Stated exercise A:
Answer these questions about the submission page below, one answer per line, marked to match:
(i) Who is the responsible editor?
(ii) What submission type is given?
(iii) Which heuristic measure is combined with an active learning to rank algorithm?

Source passage:
Combining Serendipity and Active Learning for Personalized Exploration of Knowledge Graphs

Tracking #: 2176-3389

Federico Bianchi
Matteo Palmonari
Marco Cremaschi1
Elisabetta Fersini

Responsible editor: 
Jens Lehmann

Submission type: 
Full Paper
Knowledge Graphs (KG) are now a widely used knowledge representation method and contain a large number of Semantic Associations (SAs), i.e., chains of relations that may reveal interesting and unknown connections between entities. Information that comes from a KG can be used to help a user that is doing a familiar task like reading an online news article, by adding contextual information that can provide informative background or serendipitous new details. Because of the large number of SAs that can be extracted from the entities that are found in an article, it is difficult to provide to the user the information that she needs. Moreover, different users might want to explore different SAs and thus exploration should be personalized. In this paper, we propose a method based on the combination between a heuristic measure, namely serendipity, and an active learning to rank algorithm that is used to learn a personalized ranking function for each user; this method asks the user to iteratively score small samples of SAs to learn the ranking function while reducing the effort on the user side. We conducted user studies in which users rate SAs while reading an online news article and used this data to run an experimental evaluation. We provide evidence that users are interested in different kinds of SAs, proving that personalization in this context is needed. Moreover, results not only show that our methodology provides an effective way to learn a personalized ranking function but also that this contextual exploration setting can help users learn new things.

Stated exercise B:
Can you convert part of the entries below into a Markdown table with two columns, Row and Entry line? Begin at the first line of the entries and stop after the line that contains "road: (43, 138)", including both of those lines and leaving out any blank lines.

Exercise materials:
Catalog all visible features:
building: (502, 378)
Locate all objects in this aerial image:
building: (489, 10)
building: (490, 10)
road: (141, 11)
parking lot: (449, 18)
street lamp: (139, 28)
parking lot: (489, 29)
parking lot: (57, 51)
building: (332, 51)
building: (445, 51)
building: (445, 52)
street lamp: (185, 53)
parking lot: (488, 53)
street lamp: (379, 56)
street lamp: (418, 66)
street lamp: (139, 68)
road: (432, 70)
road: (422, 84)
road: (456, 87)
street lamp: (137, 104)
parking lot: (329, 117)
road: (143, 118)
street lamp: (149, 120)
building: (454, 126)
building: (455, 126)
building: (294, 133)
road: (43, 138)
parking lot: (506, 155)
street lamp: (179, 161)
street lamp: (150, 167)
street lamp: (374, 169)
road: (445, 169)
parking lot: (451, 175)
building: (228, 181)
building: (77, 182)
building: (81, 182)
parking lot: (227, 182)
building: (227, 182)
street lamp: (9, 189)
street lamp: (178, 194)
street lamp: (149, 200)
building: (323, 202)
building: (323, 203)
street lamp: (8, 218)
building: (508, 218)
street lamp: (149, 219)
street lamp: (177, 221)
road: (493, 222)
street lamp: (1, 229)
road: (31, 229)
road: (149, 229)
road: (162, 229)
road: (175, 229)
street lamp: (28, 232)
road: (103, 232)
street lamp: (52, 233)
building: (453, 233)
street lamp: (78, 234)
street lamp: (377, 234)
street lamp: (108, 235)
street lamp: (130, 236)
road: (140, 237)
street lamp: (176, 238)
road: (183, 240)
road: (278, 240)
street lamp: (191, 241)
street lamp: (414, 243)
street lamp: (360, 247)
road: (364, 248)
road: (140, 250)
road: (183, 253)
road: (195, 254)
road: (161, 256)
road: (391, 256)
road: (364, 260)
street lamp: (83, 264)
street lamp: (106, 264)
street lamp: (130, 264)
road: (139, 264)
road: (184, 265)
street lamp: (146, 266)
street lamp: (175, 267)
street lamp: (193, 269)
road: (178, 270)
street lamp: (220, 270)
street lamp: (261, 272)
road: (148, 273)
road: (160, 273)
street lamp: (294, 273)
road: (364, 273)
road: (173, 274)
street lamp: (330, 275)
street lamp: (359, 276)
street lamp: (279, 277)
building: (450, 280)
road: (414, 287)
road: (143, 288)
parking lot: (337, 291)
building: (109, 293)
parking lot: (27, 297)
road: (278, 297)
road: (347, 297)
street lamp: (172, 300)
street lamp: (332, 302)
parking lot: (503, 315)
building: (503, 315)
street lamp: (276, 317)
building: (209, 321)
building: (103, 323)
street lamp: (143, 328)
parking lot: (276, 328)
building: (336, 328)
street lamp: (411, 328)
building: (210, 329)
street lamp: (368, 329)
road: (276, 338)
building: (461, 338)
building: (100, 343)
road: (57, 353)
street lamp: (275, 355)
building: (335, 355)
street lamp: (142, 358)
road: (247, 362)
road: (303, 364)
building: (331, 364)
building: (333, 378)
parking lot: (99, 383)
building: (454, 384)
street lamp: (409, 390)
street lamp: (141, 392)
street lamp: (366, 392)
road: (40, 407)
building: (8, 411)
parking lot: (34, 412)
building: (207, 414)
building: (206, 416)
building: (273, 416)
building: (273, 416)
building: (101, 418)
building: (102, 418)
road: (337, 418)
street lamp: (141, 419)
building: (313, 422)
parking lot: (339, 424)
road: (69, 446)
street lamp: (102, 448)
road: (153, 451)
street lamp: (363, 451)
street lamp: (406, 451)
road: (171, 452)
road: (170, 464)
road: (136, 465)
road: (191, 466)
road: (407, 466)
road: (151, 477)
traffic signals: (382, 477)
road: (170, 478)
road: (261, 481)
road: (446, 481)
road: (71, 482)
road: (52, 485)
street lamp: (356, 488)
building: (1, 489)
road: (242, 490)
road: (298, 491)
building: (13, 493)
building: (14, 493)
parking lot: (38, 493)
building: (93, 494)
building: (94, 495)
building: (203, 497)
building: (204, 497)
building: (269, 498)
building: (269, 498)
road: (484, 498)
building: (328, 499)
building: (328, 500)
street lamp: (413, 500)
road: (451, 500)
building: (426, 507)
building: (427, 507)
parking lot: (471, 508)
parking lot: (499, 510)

Task response A:
(i) Jens Lehmann
(ii) Full Paper
(iii) Serendipity

Task response B:
| Row | Entry line |
|---|---|
| 1 | Catalog all visible features: |
| 2 | building: (502, 378) |
| 3 | Locate all objects in this aerial image: |
| 4 | building: (489, 10) |
| 5 | building: (490, 10) |
| 6 | road: (141, 11) |
| 7 | parking lot: (449, 18) |
| 8 | street lamp: (139, 28) |
| 9 | parking lot: (489, 29) |
| 10 | parking lot: (57, 51) |
| 11 | building: (332, 51) |
| 12 | building: (445, 51) |
| 13 | building: (445, 52) |
| 14 | street lamp: (185, 53) |
| 15 | parking lot: (488, 53) |
| 16 | street lamp: (379, 56) |
| 17 | street lamp: (418, 66) |
| 18 | street lamp: (139, 68) |
| 19 | road: (432, 70) |
| 20 | road: (422, 84) |
| 21 | road: (456, 87) |
| 22 | street lamp: (137, 104) |
| 23 | parking lot: (329, 117) |
| 24 | road: (143, 118) |
| 25 | street lamp: (149, 120) |
| 26 | building: (454, 126) |
| 27 | building: (455, 126) |
| 28 | building: (294, 133) |
| 29 | road: (43, 138) |